O banco de dados inicial reuniu 6.000 recortes RGB em formato Tiff. Cada recorte media 128 por 128 pixels. Os cientistas distribuíram as imagens em três grupos iguais, com 2.000 amostras por classe. Em cada classe, 1.600 imagens entraram no treinamento. Outras 400 imagens compuseram a validação.

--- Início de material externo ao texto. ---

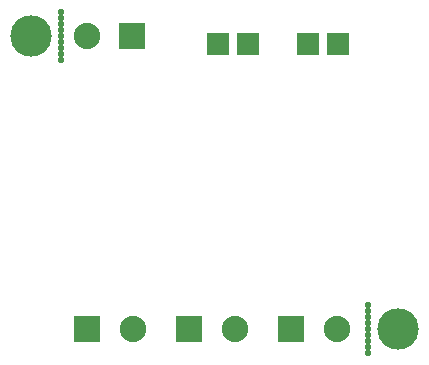
<source format=gbr>
G04 EAGLE Gerber RS-274X export*
G75*
%MOMM*%
%FSLAX34Y34*%
%LPD*%
%INSoldermask Bottom*%
%IPPOS*%
%AMOC8*
5,1,8,0,0,1.08239X$1,22.5*%
G01*
%ADD10C,0.584200*%
%ADD11R,2.235200X2.235200*%
%ADD12C,2.235200*%
%ADD13R,1.828800X1.828800*%
%ADD14C,3.505200*%


D10*
X260350Y45720D03*
X260350Y40640D03*
X260350Y35560D03*
X260350Y30480D03*
X260350Y25400D03*
X260350Y20320D03*
X260350Y15240D03*
X260350Y10160D03*
X260350Y5080D03*
X0Y293370D03*
X0Y288290D03*
X0Y283210D03*
X0Y278130D03*
X0Y273050D03*
X0Y267970D03*
X0Y262890D03*
X0Y257810D03*
X0Y252730D03*
D11*
X60516Y273050D03*
D12*
X21960Y273050D03*
D11*
X108712Y25400D03*
D12*
X147268Y25400D03*
D11*
X22352Y25400D03*
D12*
X60908Y25400D03*
D11*
X195072Y25400D03*
D12*
X233628Y25400D03*
D13*
X209550Y266700D03*
X234950Y266700D03*
X133350Y266700D03*
X158750Y266700D03*
D14*
X-25400Y273050D03*
X285750Y25400D03*
M02*

</source>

Depois da ampliação do banco por rotações de 90 graus, 180 graus e 270 graus, além de ajustes de luminosidade e contraste, o total chegou a 24.000 imagens. O procedimento simulou variações de orientação da copa e de ângulo de câmera durante o voo.

Recortes de copa

A classificação usou recortes de copa e atributos espectrais. O estudo avaliou média, mediana, valores máximos e mínimos, desvio-padrão, assimetria e curtose nas bandas analisadas. As áreas saudáveis apresentaram folhagem verde uniforme e copa compacta. As áreas infectadas exibiram amarelecimento parcial, padrão mosqueado e distribuição assimétrica de nervuras. Solo, plantas daninhas e sombras entraram na classe fundo.

O ResNet-50 classificou corretamente 397 das 400 amostras de fundo. O modelo também identificou 373 das 400 amostras infectadas por HLB. Na classe saudável, acertou 295 das 400 amostras. A maior confusão ocorreu entre copa saudável e copa infectada. Esse resultado indica dificuldade para separar sintomas iniciais de HLB de variações naturais da copa.

O EfficientNetV2B0 identificou corretamente 396 amostras de fundo, 362 amostras infectadas e 291 saudáveis. O DenseNet-121 classificou 384 amostras de fundo, 358 infectadas e 282 saudáveis. Os três modelos tiveram melhor desempenho na classe fundo. A classe saudável apresentou o menor F1-score.

Mapa de detecção

O estudo também gerou um mapa de detecção de HLB em escala de pomar. O mapa dividiu uma região do ortomosaico em 154 grades. Cada célula representou um recorte de 128 por 128 pixels. O ResNet-50 classificou 92 recortes, ou 62%, como fundo. Outros 51 recortes, ou 31%, apareceram como infectados por HLB. Apenas 11 recortes, ou 7%, entraram como copa saudável.

Esse mapa mostrou manchas de infecção em blocos contíguos. A visualização pode apoiar pulverização localizada, inspeção dirigida e remoção de árvores doentes. O método evita tratamento uniforme em toda a área e permite manejo por sítio específico.

Os cientistas concluem que a integração entre drones, imagens RGB e redes neurais pode apoiar o monitoramento automatizado de HLB em citros. O trabalho também indica potencial de avanço com uso de bandas no infravermelho próximo e red-edge, pois essas faixas registram alterações ligadas à estrutura interna das folhas e à concentração de clorofila.